In the sporting world, and in the world of investing, the best offense may be a great defense. Without question, there have been moments when I’ve highlighted the beneficial aspects of lower-risk equity ETFs such as SPDR Select Health Care (XLV) and SPDR Select Utilities (XLU).
In the same spirit, you may also lower risk without the sacrifice of capital appreciation potential; you can pursue low-correlating growth assets that reduce overall portfolio risk through genuine diversification.
For instance, some ETFs may be highly correlated with the S&P 500 SPDR Trust (SPY) such that you are capturing “beta.” Yet if you also add low correlating ETFs that seek ”alpha” (zinging when the market is zanging), both groups may reach the growth/income goal(s) via completely separate paths.
Consider investments that, by themselves, might seem volatile. The iShares Biotech Fund (IBB) must contend with the uncertainty of healthcare legislation as well as the speculative nature of the sub-segment. Market Vectors Gold Miners (GDX) soars or swoons with even mild movements of the underlying commodity as well as currency disruptions. And KBW Regional Banking (KRE)? The exposure to commercial real estate, ongoing bank shutdowns and general unease regarding the extension of credit is enough to create doubt.

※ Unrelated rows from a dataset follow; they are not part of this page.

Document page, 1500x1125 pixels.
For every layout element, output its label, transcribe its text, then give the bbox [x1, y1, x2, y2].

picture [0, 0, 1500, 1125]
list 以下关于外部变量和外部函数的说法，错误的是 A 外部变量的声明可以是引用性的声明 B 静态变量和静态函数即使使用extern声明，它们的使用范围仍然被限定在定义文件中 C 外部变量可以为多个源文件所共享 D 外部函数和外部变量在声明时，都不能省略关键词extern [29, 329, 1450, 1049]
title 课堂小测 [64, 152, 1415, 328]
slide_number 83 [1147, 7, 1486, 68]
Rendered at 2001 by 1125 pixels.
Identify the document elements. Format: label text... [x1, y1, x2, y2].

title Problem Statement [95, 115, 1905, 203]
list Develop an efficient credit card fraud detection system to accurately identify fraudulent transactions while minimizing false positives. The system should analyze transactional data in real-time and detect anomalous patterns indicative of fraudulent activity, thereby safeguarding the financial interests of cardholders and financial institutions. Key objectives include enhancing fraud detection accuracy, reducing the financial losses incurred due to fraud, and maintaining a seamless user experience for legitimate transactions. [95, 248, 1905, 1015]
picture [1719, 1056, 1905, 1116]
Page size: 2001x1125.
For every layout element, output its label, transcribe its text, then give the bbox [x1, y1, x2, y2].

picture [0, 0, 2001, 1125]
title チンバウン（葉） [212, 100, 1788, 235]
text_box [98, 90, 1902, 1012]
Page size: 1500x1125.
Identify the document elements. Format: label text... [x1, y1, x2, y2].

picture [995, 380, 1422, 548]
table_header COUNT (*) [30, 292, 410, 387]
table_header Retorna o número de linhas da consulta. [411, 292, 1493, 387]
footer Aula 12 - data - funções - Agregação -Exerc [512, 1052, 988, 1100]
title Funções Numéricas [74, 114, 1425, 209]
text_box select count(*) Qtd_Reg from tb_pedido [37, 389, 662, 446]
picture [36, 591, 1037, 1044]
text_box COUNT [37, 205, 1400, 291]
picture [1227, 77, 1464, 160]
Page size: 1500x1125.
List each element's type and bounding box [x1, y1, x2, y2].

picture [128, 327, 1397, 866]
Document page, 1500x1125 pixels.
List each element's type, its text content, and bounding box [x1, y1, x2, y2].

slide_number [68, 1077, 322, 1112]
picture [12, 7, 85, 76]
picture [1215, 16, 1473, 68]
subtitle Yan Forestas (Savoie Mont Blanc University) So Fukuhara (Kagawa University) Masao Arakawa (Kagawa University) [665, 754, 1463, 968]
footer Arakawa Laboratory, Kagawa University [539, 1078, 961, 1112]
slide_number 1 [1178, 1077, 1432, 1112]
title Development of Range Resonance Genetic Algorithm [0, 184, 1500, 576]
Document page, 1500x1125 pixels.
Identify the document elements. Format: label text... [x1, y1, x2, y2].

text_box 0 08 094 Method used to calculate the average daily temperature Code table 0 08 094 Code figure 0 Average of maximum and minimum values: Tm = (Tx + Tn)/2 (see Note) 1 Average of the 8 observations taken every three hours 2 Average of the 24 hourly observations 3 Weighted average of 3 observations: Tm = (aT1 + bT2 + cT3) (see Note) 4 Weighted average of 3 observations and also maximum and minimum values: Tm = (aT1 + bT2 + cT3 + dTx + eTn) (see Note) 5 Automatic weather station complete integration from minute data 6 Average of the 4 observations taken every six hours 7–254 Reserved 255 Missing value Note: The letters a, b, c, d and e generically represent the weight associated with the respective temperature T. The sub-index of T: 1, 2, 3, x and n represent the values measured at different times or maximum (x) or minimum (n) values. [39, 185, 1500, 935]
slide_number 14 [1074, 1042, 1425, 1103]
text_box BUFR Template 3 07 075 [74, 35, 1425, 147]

Perhaps, then, it’s not so surprising to discover that none of these equity ETFs is highly correlated (0.75-1.0) with the S&P 500 SPDR Trust (SPY). In fact, each of them has a relatively low correlation for stock assets of just 0.5 over the last 6 months.
Yet watch what happens to a portfolio when you couple low correlating ETFs with an equal number of high correlating ETFs. In the example below, I used iShares NYSE 100 (NY), iShares Russell 1000 (IWB) and PowerShares Nasdaq 100 (QQQQ).
|An “Alpha-Beta” Stock ETF Portfolio|
|6 Month % (Approx)|
|High Correlation With S&P 500 (SPY)|
|iShares NYSE 100 (NY)||7.3%|
|iShares Russell 1000 (IWB)||9.8%|
|PowerShares Nasdaq 100 (QQQQ)||12.7%|
|Low Correlation With S&P 500 (SPY)|
|iShares Biotechnology (IBB)||10.1%|
|Market Vectors Gold Miners (GDX)||12.7%|
|KBW Regional Banking (KRE)||14.7%|
|Total Portfolio Return||11.2%|
|S&P 500 (SPY) Total Return||9.2%|
Again, individually, funds like IBB, KRE and GDX may be very scary prospects. However, the fact that these funds haven’t been moving in the exact same fashion as the S&P 500 over 6 months may make them more attractive as part of a well-constructed total portfolio.
Disclosure Statement: Gary Gordon, MS, CFP is the president of Pacific Park Financial, Inc., a Registered Investment Adviser with the SEC. The company and/or its clients may hold positions in the ETFs, mutual funds and/or index funds mentioned above. The company does not receive compensation from any of the fund providers covered in this feature. Moreover, the commentary does not constitute individualized investment advice. The opinions offered herein are not personalized recommendations to buy, sell or hold securities.